Après la plaidoierie de son avocat, le galérien Sureau voulut se défendre lui-même. Son improvisation offrait un mélange singulier du langage de la passion et de l'argot du bagne: l'idée de la cousine et de son compagnon de chaîne se confondait dans son esprit, et l'image de ces deux victimes de sa fureur, harcelant sans cesse sa pensée, lui inspirait des paroles et des mouvemens d'une véritable éloquence.
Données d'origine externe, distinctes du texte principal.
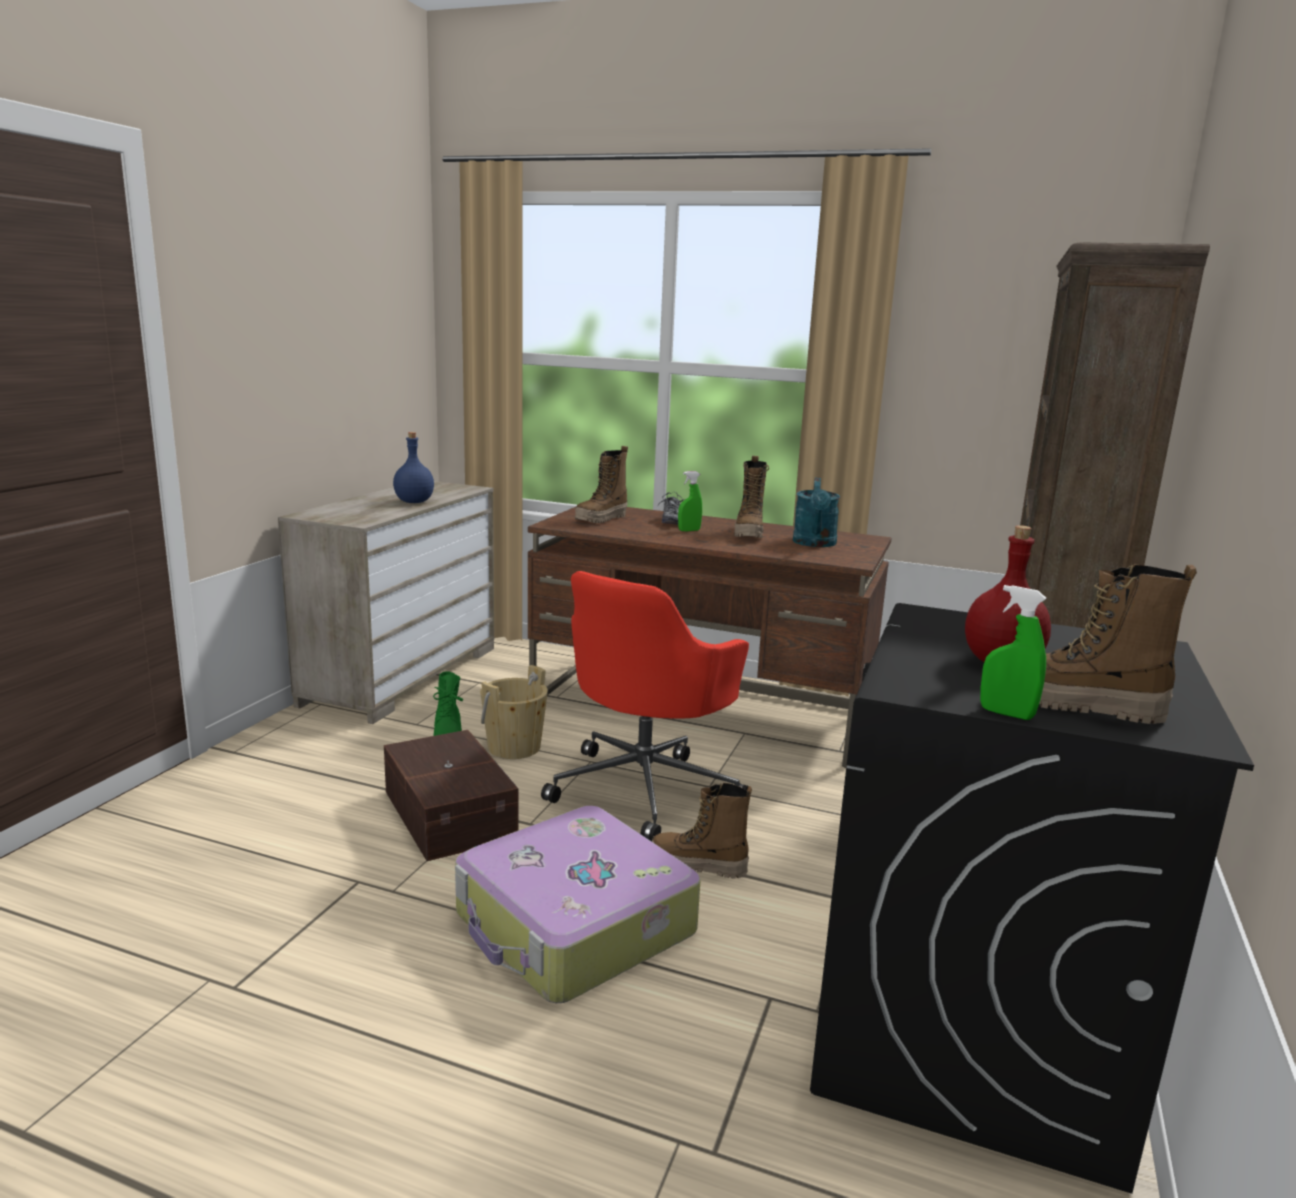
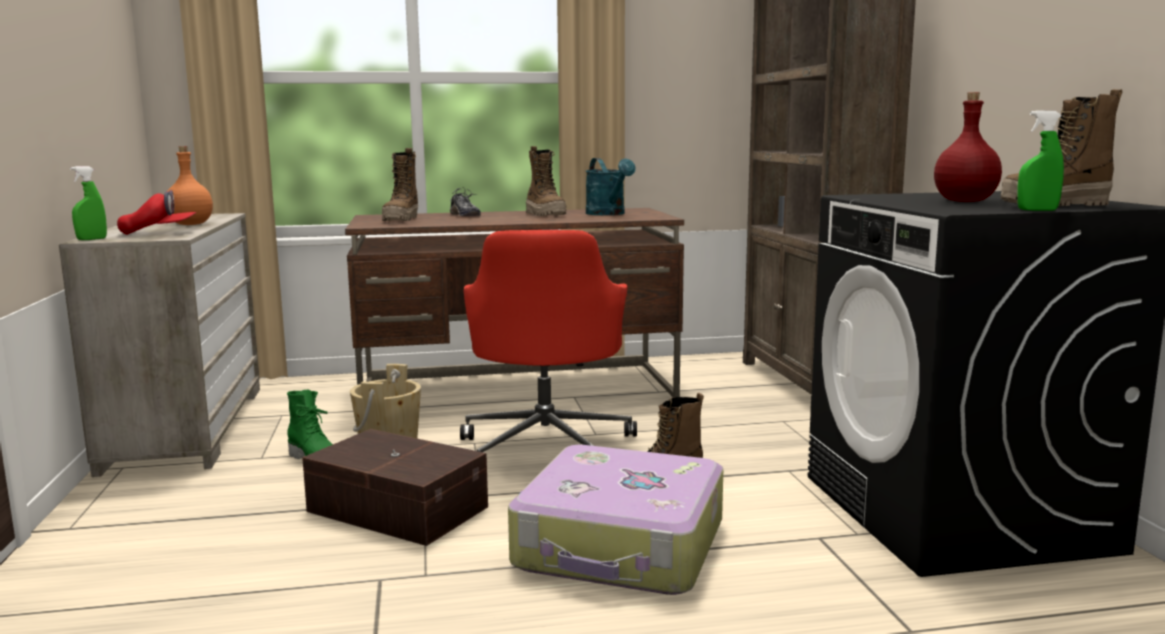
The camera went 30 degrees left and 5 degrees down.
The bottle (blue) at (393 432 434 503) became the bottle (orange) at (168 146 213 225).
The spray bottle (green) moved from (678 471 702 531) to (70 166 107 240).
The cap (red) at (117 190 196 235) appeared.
Le forçat Sureau fut condamné à mort le 17 octobre 1826, et fut exécuté dans les vingt-quatre heures.
PIERRE BARRIÉ,
PARRICIDE.
Le 16 novembre 1826, le nommé Pierre Barrié, âgé de trente-trois ans, né à Cocural, canton de Saint-Amans (Aveyron), comparut devant la Cour d'assises de Rhodez, accusé de meurtre sur la personne de sa mère. Cette cause avait attiré une grande affluence de spectateurs. Nous allons en rapporter les principaux faits.
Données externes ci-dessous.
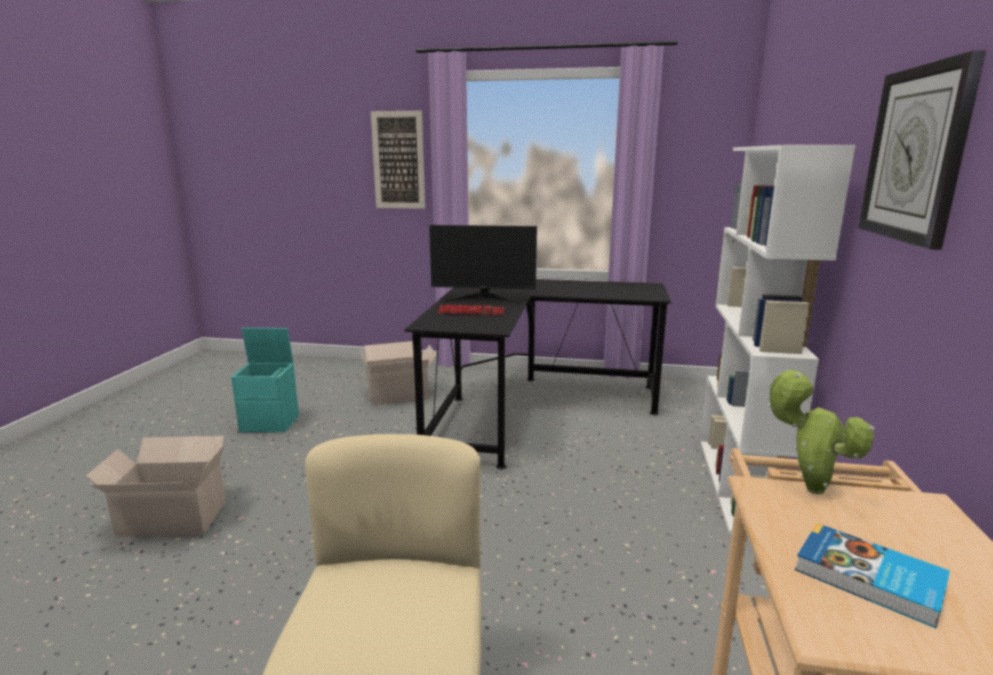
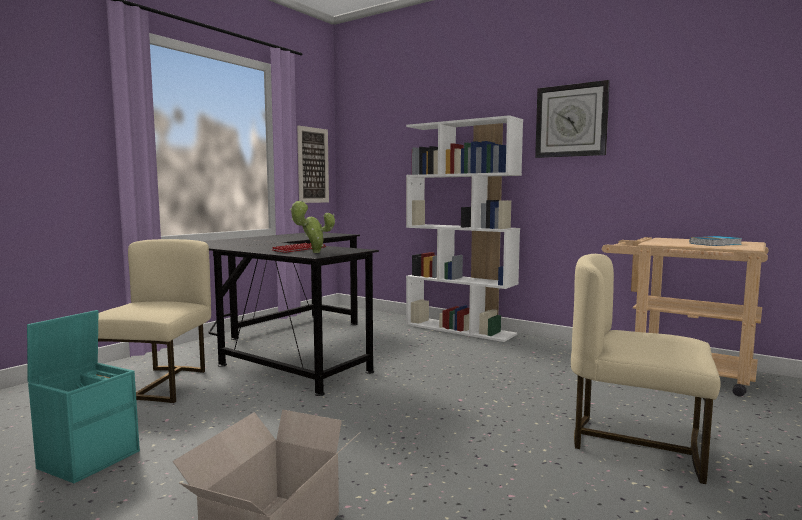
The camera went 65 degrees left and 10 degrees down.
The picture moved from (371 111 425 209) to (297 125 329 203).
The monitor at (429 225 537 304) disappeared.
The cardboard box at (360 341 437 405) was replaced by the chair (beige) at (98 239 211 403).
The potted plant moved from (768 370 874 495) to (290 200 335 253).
Depuis quelque temps, Marguerite Bouges, veuve Barrié, âgée de soixante ans, était atteinte d'aliénation mentale. Ses enfans, qui faisaient de fréquens voyages à Paris, trouvèrent convenable, pour sa propre sûreté comme pour la sûreté commune, de la faire renfermer dans un hospice, et confièrent ce soin à Pierre, l'aîné de la famille. Ce projet fut conçu au mois de septembre 1824. A cette époque, Pierre Barrié, Jean, son frère, et Marie-Anne, sa sœur, étaient dans le pays; toutefois il a été établi que ces deux derniers ne se trouvaient pas à Cocural, et que Pierre habitait seul avec sa mère dans la maison de feu Barrié, son père.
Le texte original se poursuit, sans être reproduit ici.